→ PROBLEM TO SOLVE
Search the data for the word "center" and copy out every line that has it.

→ PROVIDED RECORDS
- - -
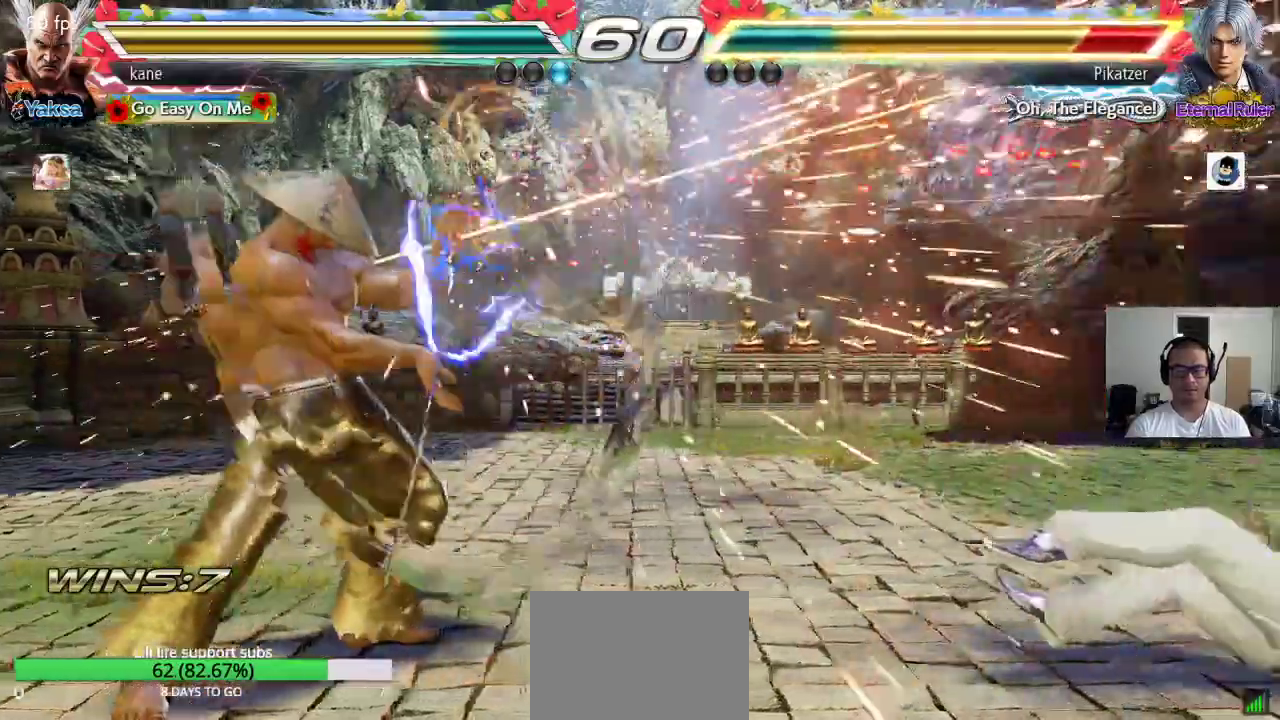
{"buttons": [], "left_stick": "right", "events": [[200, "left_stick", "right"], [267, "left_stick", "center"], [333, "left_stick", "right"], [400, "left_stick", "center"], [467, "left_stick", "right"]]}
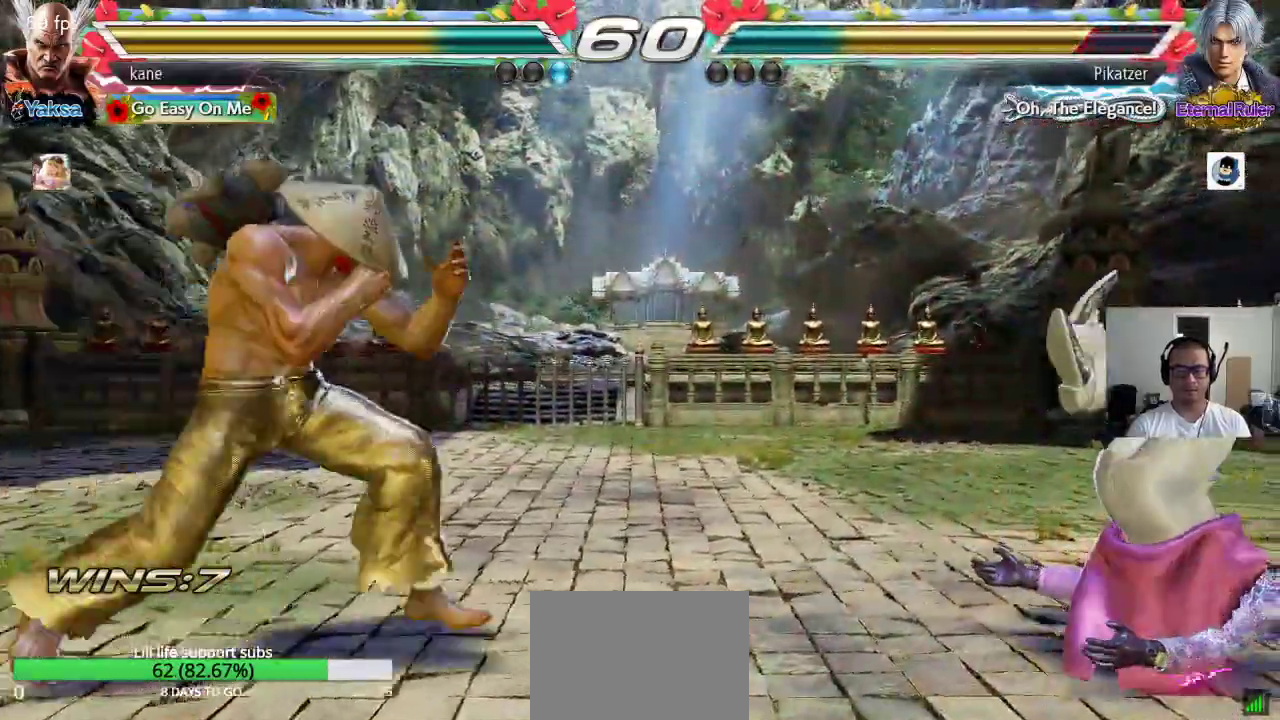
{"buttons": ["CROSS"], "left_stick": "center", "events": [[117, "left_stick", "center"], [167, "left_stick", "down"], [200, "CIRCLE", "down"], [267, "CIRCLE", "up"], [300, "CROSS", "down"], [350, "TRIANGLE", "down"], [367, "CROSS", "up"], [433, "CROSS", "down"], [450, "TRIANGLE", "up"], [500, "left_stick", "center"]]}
- - -
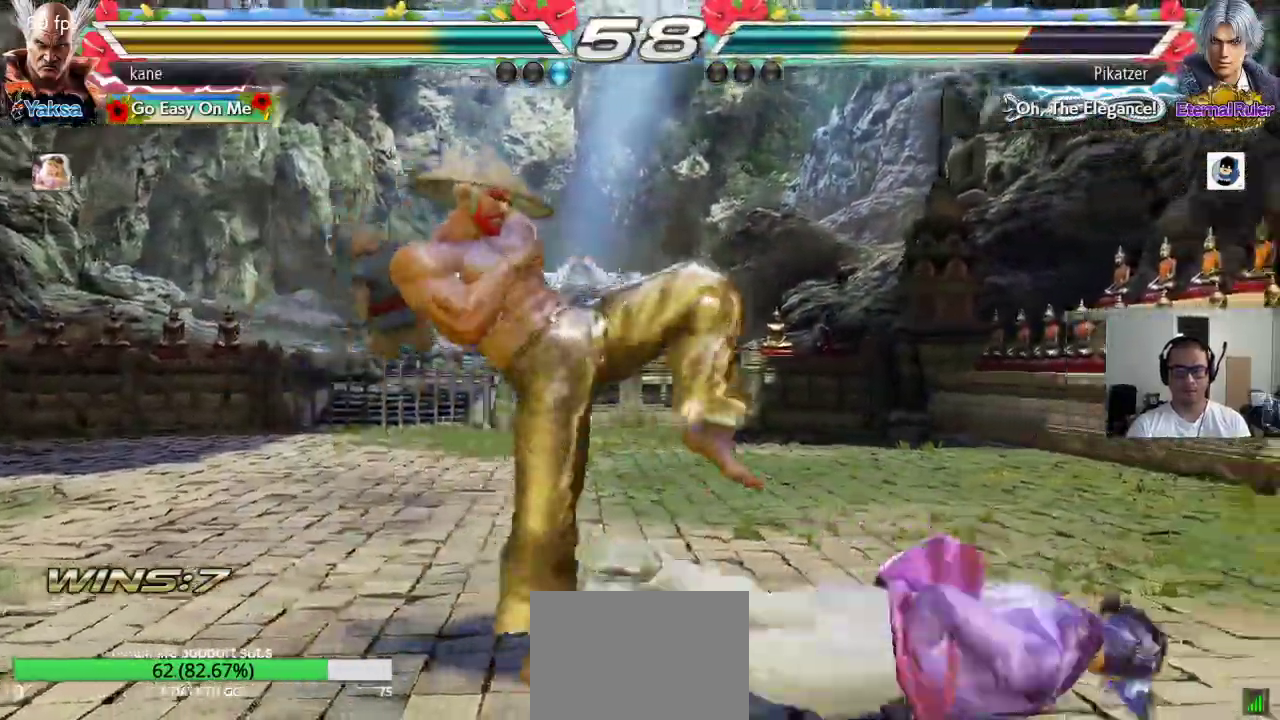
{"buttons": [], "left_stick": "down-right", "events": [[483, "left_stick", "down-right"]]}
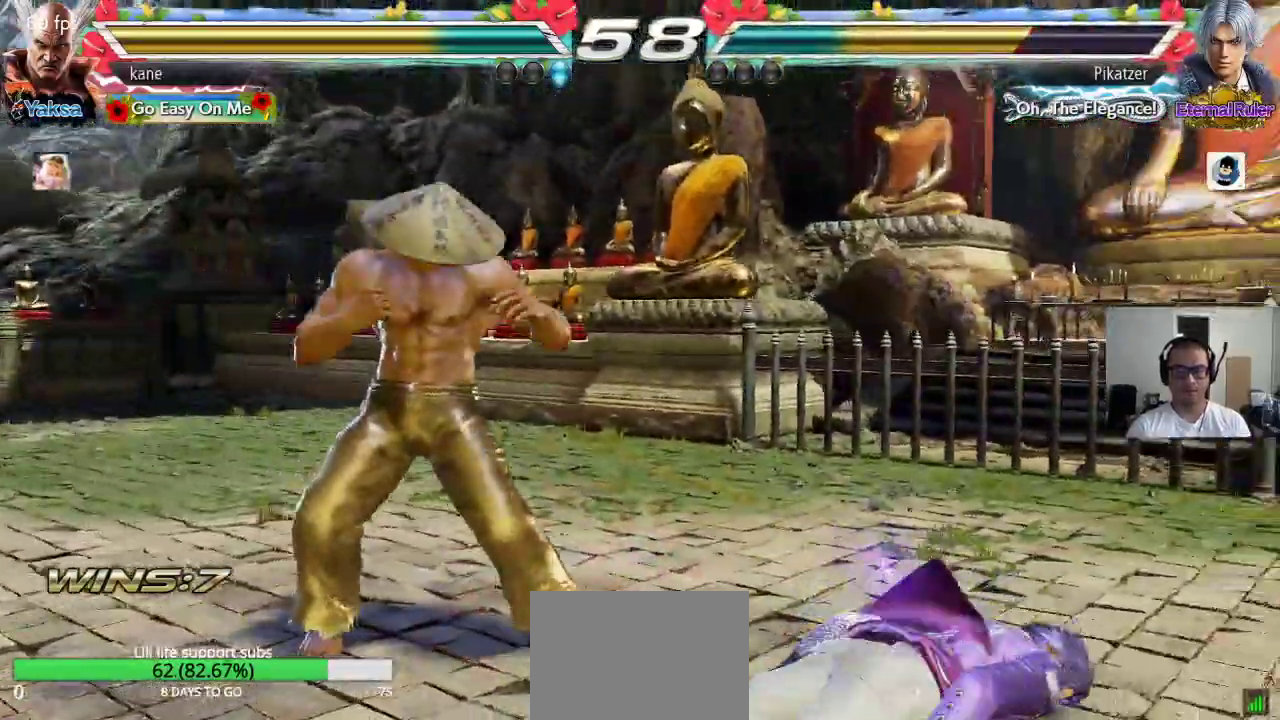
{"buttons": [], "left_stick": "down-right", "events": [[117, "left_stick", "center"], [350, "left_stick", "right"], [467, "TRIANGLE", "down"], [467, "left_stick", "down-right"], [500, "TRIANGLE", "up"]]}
- - -
→ COMPLETED TASK
{"buttons": [], "left_stick": "right", "events": [[200, "left_stick", "right"], [267, "left_stick", "center"], [333, "left_stick", "right"], [400, "left_stick", "center"], [467, "left_stick", "right"]]}
{"buttons": ["CROSS"], "left_stick": "center", "events": [[117, "left_stick", "center"], [167, "left_stick", "down"], [200, "CIRCLE", "down"], [267, "CIRCLE", "up"], [300, "CROSS", "down"], [350, "TRIANGLE", "down"], [367, "CROSS", "up"], [433, "CROSS", "down"], [450, "TRIANGLE", "up"], [500, "left_stick", "center"]]}
{"buttons": [], "left_stick": "down-right", "events": [[117, "left_stick", "center"], [350, "left_stick", "right"], [467, "TRIANGLE", "down"], [467, "left_stick", "down-right"], [500, "TRIANGLE", "up"]]}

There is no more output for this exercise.